5. Bewertung (juristisch & systemisch)
Die Feststellungspraxis des ZBFS verletzt elementare Rechtsgrundsätze:
- Gesetzmäßigkeit der Verwaltung (§ 20 VwVfG):
Wiederholte Abweichungen von der VersMedV ohne rechtliche Begründung. - Amtsermittlungsgrundsatz (§ 20 SGB X):
Unterlassene medizinische Nachprüfung trotz neuer Gesundheitsdaten. - Begründungspflicht (§ 35 SGB X):
Formelhafte, nicht nachvollziehbare Standardtexte anstelle konkreter Subsumtion. - Sozialstaatsprinzip (Art. 20 GG):
Die Verwaltung handelt entgegen ihrem gesetzlichen Auftrag zum Schutz schwächerer Bürger.
Die KI-Analyse ordnet diese wiederholten Verstöße als „systemische Abweichung“ im Sinne des Qualitätsmanagements nach ISO 9001 ein – ein Hinweis auf strukturelle Fehlsteuerung und mangelnde interne Kontrolle.
6. Schlussfolgerung / Appell
Dieses Audit zeigt, dass das ZBFS über vier Jahrzehnte weder die Versorgungsmedizin-Verordnung noch seine eigene Verantwortung gegenüber behinderten Bürgern eingehalten hat.
„Wer Gesetze zum Schutz Schwächerer verwaltet, darf sie nicht zur Abwehr berechtigter Ansprüche missbrauchen.“
Die Ergebnisse legen nahe:
- Rechtsüberprüfung nach § 44 SGB X ist geboten.
- Standardisierung und externe Kontrolle der GdB-Bewertungspraxis sind überfällig.
- KI-gestützte Audits können helfen, willkürfreie und nachvollziehbare Entscheidungen sicherzustellen – im Interesse von Recht, Transparenz und Integrität.
🔍 Hinweis zur Methodik
Dieser Bericht wurde vollständig KI-gestützt erstellt.

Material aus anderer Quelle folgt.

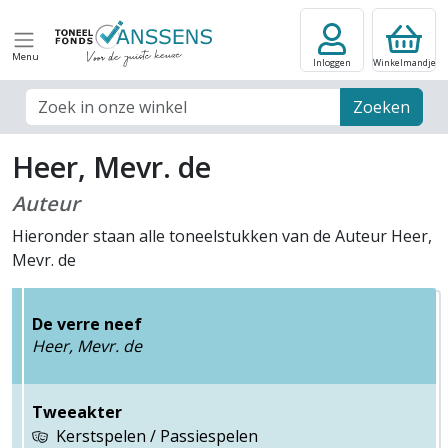
Menu
Inloggen
Winkelmandje
Zoek veld
Zoeken
Heer, Mevr. de
Auteur
Hieronder staan alle toneelstukken van de Auteur Heer,
Mevr. de
De verre neef
Heer, Mevr. de
Tweeakter
Kerstspelen / Passiespelen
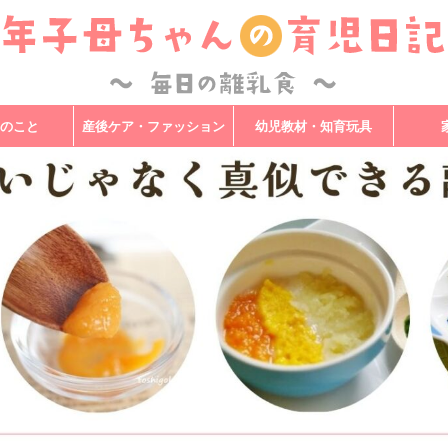
のこと
産後ケア・ファッション
幼児教材・知育玩具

Die Künstliche Intelligenz übernahm dabei die Funktion eines neutralen Auditors, der die Aktenlage, die gesetzlichen Grundlagen und die VersMedV-Kriterien objektiv vergleicht.
Das Ergebnis verdeutlicht das Potenzial digitaler Integritätsprüfung in einer Zeit, in der die klassische Verwaltungs- und Justizpraxis vielfach überfordert ist.